MONDAY, Dec. 30, 2013 (HealthDay News) -- Pregnant women who are diagnosed with infections, particularly bacterial infections, during a hospital admission have an increased risk of delivering a child with autism spectrum disorder (ASD), according to research published online Dec. 23 in the Journal of Autism and Developmental Disorders.

Ousseny Zerbo, Ph.D., of Kaiser Permanente in Oakland, Calif., and colleagues conducted a nested case-control study involving 407 children diagnosed with ASD (cases) and 2,075 children without ASD (frequency matched controls) to assess the association between maternal infections during pregnancy and the risk of delivering a child with ASD.

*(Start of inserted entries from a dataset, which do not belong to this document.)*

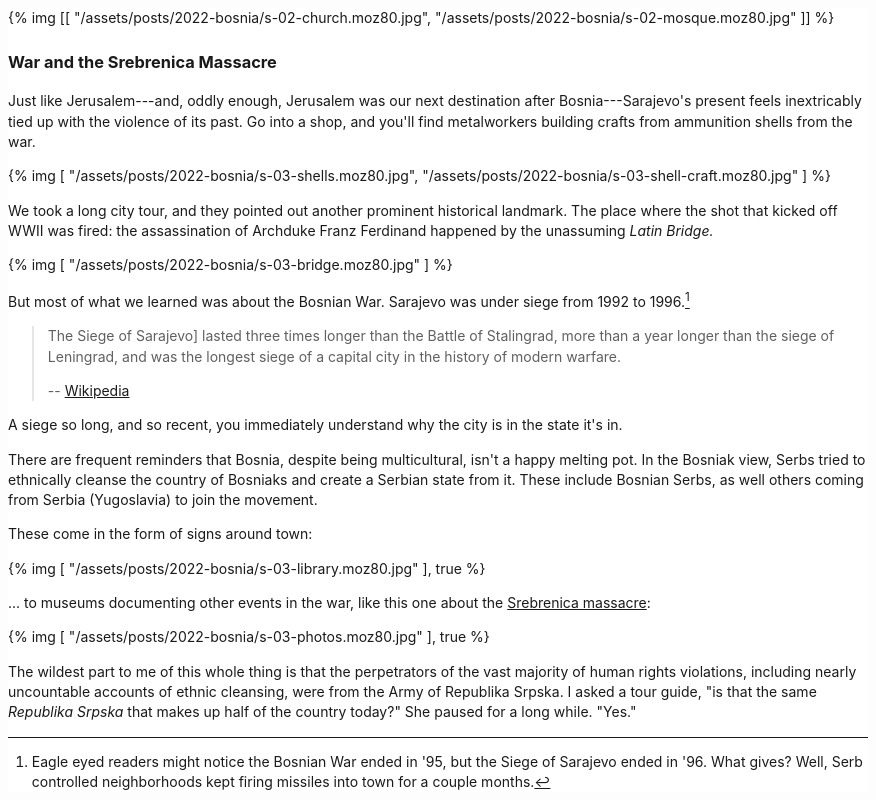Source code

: {% img [[
    "/assets/posts/2022-bosnia/s-02-church.moz80.jpg",
    "/assets/posts/2022-bosnia/s-02-mosque.moz80.jpg"
]] %}

### War and the Srebrenica Massacre

Just like Jerusalem---and, oddly enough, Jerusalem was our next destination after Bosnia---Sarajevo's present feels inextricably tied up with the violence of its past. Go into a shop, and you'll find metalworkers building crafts from ammunition shells from the war.

{% img [
    "/assets/posts/2022-bosnia/s-03-shells.moz80.jpg",
    "/assets/posts/2022-bosnia/s-03-shell-craft.moz80.jpg"
] %}

We took a long city tour, and they pointed out another prominent historical landmark. The place where the shot that kicked off WWII was fired: the assassination of Archduke Franz Ferdinand happened by the unassuming _Latin Bridge._

{% img [
    "/assets/posts/2022-bosnia/s-03-bridge.moz80.jpg"
] %}

But most of what we learned was about the Bosnian War. Sarajevo was under siege from 1992 to 1996.[^siegelength]

[^siegelength]: Eagle eyed readers might notice the Bosnian War ended in '95, but the Siege of Sarajevo ended in '96. What gives? Well, Serb controlled neighborhoods kept firing missiles into town for a couple months.

> The Siege of Sarajevo] lasted three times longer than the Battle of Stalingrad, more than a year longer than the siege of Leningrad, and was the longest siege of a capital city in the history of modern warfare.
>
> -- [Wikipedia](https://en.wikipedia.org/wiki/Siege_of_Sarajevo)

A siege so long, and so recent, you immediately understand why the city is in the state it's in.

There are frequent reminders that Bosnia, despite being multicultural, isn't a happy melting pot. In the Bosniak view, Serbs tried to ethnically cleanse the country of Bosniaks and create a Serbian state from it. These include Bosnian Serbs, as well others coming from Serbia (Yugoslavia) to join the movement.

These come in the form of signs around town:

{% img [
    "/assets/posts/2022-bosnia/s-03-library.moz80.jpg"
], true %}

... to museums documenting other events in the war, like this one about the [Srebrenica massacre](https://en.wikipedia.org/wiki/Srebrenica_massacre):

{% img [
    "/assets/posts/2022-bosnia/s-03-photos.moz80.jpg"
], true %}

The wildest part to me of this whole thing is that the perpetrators of the vast majority of human rights violations, including nearly uncountable accounts of ethnic cleansing, were from the Army of Republika Srpska. I asked a tour guide, "is that the same _Republika Srpska_ that makes up half of the country today?" She paused for a long while. "Yes."


[^coastline]: Bosnia having a tiny bit of coast on the Mediterranean is an interesting factoid on itself. Because Croatia extends before and after it on the coast, you used to have to drive through Bosnia if you wanted to drive down the length of Croatia. You'd have to go through border control, get your passport stamped and everything, just to make it through that tiny stretch of highway, and then go back through Croatian border control. (That Dane I mentioned in the [Serbia]({{ "/posts/2022-serbia/" | url }}) post said he'd gone to Bosnia, and when I asked about his experience---because we were headed there next---he sheepishly admitted they had actually just gone through this road segment on the way down Croatia.) Croatia was tired of this, and they very recently (like, July 2022) finished building a massive bridge off the coast, connecting the Croatian mainland to a Croatian peninsula, to avoid having to go through Bosnia. Sounds great, right? Less hassle for everyone? Well, there's drama to this as well. Though it's an enormous bridge, it's not high enough for shipping vessels to get under it. This isn't a problem now, because Bosnia's tiny cost town Neum doesn't have any kind of harbor, much less one that could process gigantic boats. But, it does _prevent_ Bosnia from ever having a shipping port in the future. Would they ever make one? Croatia argued not, and that building the enormous bridge high enough to accommodate that possibility wasn't worth the wild budget inflation that would have entailed. And here we are.
[^slavic]: Slavic is not a language, and is a simplification here. The language is _Bosnian-Croatian-Montenegrin-Serbian,_ which is a single South Slavic language. Each of those components in the name (e.g., _Bosnian_) are mutually intelligible _standard varieties_ of the language. Here's the [Wikipedia article](https://en.wikipedia.org/wiki/Serbo-Croatian) if you're curious for more.
[^wikiherz]: [Wikipedia: Herzegovina](https://en.wikipedia.org/wiki/Herzegovina)
[^entity]: Technically the two divisions of Bosnia are caled _entities,_ not _states._ I try to use wrong but relatable terminology whenever I can.
[^president]: Technical term for super president = _chairperson._ The three presidents thing has interesting drama, too. The Federation of B&H is mostly Bosniaks---there are actually very few Croats there, even though they get a whole president. And technically, when you're in the Federation of B&H, you pick which president you're voting for. See where this is going yet? So last election, Bosniaks came up with a scheme to split their votes so they could elect a Bosniak for the Bosniak president slot, _and_ a Bosniak for the Croat president slot. And [it worked](https://en.wikipedia.org/wiki/%C5%BDeljko_Kom%C5%A1i%C4%87).
[^deadlock]: Here's an example re: political deadlock. One guide told us that a central component of the government (I can't remember which) has twenty-seven representatives, nine each from the three ethnic groups (Bosnian, Croatian, and Serbian). Any ethnic group can decide to veto something, and it's dead in the water; even 18 vs 9 can't break through. As a result you get, e.g., Serbs protecting Serbian and Russian (and Chinese) interests: stopping progress to join NATO, preventing sanctions vs Russia, that kind of thing.
[^macedonia]: _Macedonia_ is Now called _North Macedonia_ because Greece didn't like that name. That argument took [28 years](https://en.wikipedia.org/wiki/Macedonia_naming_dispute).
[^serbia]: This stuff gets even more complicated because back then, Serbia wasn't Serbia, it was just all that was left of Yugoslavia. (It was like Serbia plus Montenegro, but basically Serbia power-wise. Also Kosovo didn't exist yet.) So, technically Yugoslavia was backing the Serbs in Bosnia. This has side effects like the Yugoslavia army being the "JNA" because you write "Yugo" with a "J" instead of a "Y" in Slavic languages, so by the time you're reading "JNA" and not "Serbian military" you can get quite confused by the whole thing. See what I mean about the fractal?
[^children]: In Mostar there is one school on the Croat/Bosniak dividing line. Though kids of both ethnicities do go there, they attend classes at different times of the day so that they don't mix.
[^nationalist]: Here _nationalism_ is a dividing force---Serbs supporting Serbia, and Croats supporting Croatia. These stances are reinforced both by those countries as well as local politicians.
[^usa]: People told me the USA used to be a big immigration destination for Bosnians, but it became much harder after 9/11. Why, I asked? They said it was because they are Muslim.
[^espresso]: I learned to drink coffee in 2012 by drinking straight espresso. It was a DIY situation and I was too unskilled to make lattes. And nobody told me you could stir sugar in. My palette has sought raw bitterness ever since. In hindsight, this was definitely a gateway drug to IPAs.
[^micro]: The μ is supposed to stand for "micro." I know, I know, sorry.
[^typewritten]: I'm almost certain I've never used the word "typewritten" before. I thought it'd be "typewritered."
[^switz]: Granted, I spent a lot of my time on Swiss trains drinking beer and trying to fit in, so maybe some were prettier. Look, whatever, it was nice, OK.
[^guilt]: I do feel guilty about this---making someone get called into work with barely a night's sleep of notice. I apologized to our guide about this, and he was probably just being nice, but he said, hey, it's just part of the job.
[^complexWar]: Again, all details here are fractal like, making it hard to say anything simple. E.g., the [Siege of Mostar](https://en.wikipedia.org/wiki/Siege_of_Mostar) actually kind of happened twice, first with Serbs (Yugoslavia) fought back by Croatians, and then later on, with Bosniaks vs Croats.
[^monastery]: Technically it's a [tekke](https://en.wikipedia.org/wiki/Khanqah) built for the [Dervish](https://en.wikipedia.org/wiki/Dervish).
[^poison]: I was spared this time. We think it might have been the sole piece of sad lettuce from her dinner. It was a rough night.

The researchers found no overall association between diagnosis of any maternal infection during pregnancy and risk of ASD (adjusted odds ratio [aOR], 1.15; 95 percent confidence interval [CI], 0.92 to 1.43). Women who were diagnosed with infections during a hospital stay were more likely to deliver a child with ASD (aOR, 1.48; 95 percent CI, 1.07 to 2.04), particularly if the infection was bacterial (aOR, 1.58; 95 percent CI, 1.06 to 2.37). Women who had multiple infections during pregnancy also had increased risk of having a child with ASD (aOR, 1.36; 95 percent CI, 1.05 to 1.78).

"Multiple maternal infections and bacterial infections occurring during late pregnancy, particularly those diagnosed in a hospital setting, were associated with a higher risk of autism," the authors write.